What if a people have established a republican regime? Should it be changed to a monarchy? Not necessarily. There being “no form of government whatsoever, nor any human institution, which does not have its disadvantages,” it is better not to disturb a decent regime (II.i.12). Bossuet cites the Apostle Paul’s adjuration to remain subject to higher powers, although he qualifies it by saying that “God takes under his protection all legitimate governments, in whatever form they are established” (II.i.12).
As to monarchies or other regimes founded by conquest, even they can be made legitimate. For example, Jacob conquered land from the Amorites, an enemy of Israel and therefore an enemy of God. That is, conquest in a just war legitimates rule, monarchic or otherwise. However, the conquering nation can only make its right of conquest “incontestable” if it follows its battlefield victory with “peaceable possession” following a peace treaty, “a friendly coming to terms” (II.ii.2). “Thus one sees that this right of conquest, which begins with force, transforms itself as it were into common and natural right by the consent of peoples, and by peaceable possession,” a consent seen in “the tacit acquiescence of subject peoples, whom one accustoms to obedience by honorable treatment” (II.ii.2). “God is a God of peace, who wants tranquility in public affairs” (II.i.12).

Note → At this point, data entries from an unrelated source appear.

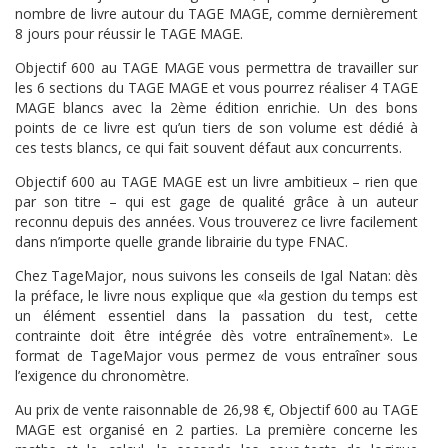
nombre de livre autour du TAGE MAGE, comme dernièrement
8 jours pour réussir le TAGE MAGE.
Objectif 600 au TAGE MAGE vous permettra de travailler sur
les 6 sections du TAGE MAGE et vous pourrez réaliser 4 TAGE
MAGE blancs avec la 2ème édition enrichie. Un des bons
points de ce livre est qu’un tiers de son volume est dédié à
ces tests blancs, ce qui fait souvent défaut aux concurrents.
Objectif 600 au TAGE MAGE est un livre ambitieux – rien que
par son titre – qui est gage de qualité grâce à un auteur
reconnu depuis des années. Vous trouverez ce livre facilement
dans n’importe quelle grande librairie du type FNAC.
Chez TageMajor, nous suivons les conseils de Igal Natan: dès
la préface, le livre nous explique que «la gestion du temps est
un élément essentiel dans la passation du test, cette
contrainte doit être intégrée dès votre entraînement». Le
format de TageMajor vous permez de vous entraîner sous
l’exigence du chronomètre.
Au prix de vente raisonnable de 26,98 €, Objectif 600 au TAGE
MAGE est organisé en 2 parties. La première concerne les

Bossuet concludes the Second Book by announcing that, since God has commanded no particular regime for the human race, people should follow the government established in their country. Since monarchy is the regime established in France, and since he is writing for the benefit of the Dauphin and his fellow Frenchmen, he shall henceforth “turn all the instruction which we draw from Scripture toward the kind of government under which we live” (II. Conclusion). The Third, Fourth, and Fifth books address the nature of royal authority.
Note
- Bossuet deprecates the custom of allowing women to inherit the crown. “The dignity of reigning houses seems to be insufficiently sustained in the person of a woman, who after all is oblige to recognize a master when she marries” (II.i.11).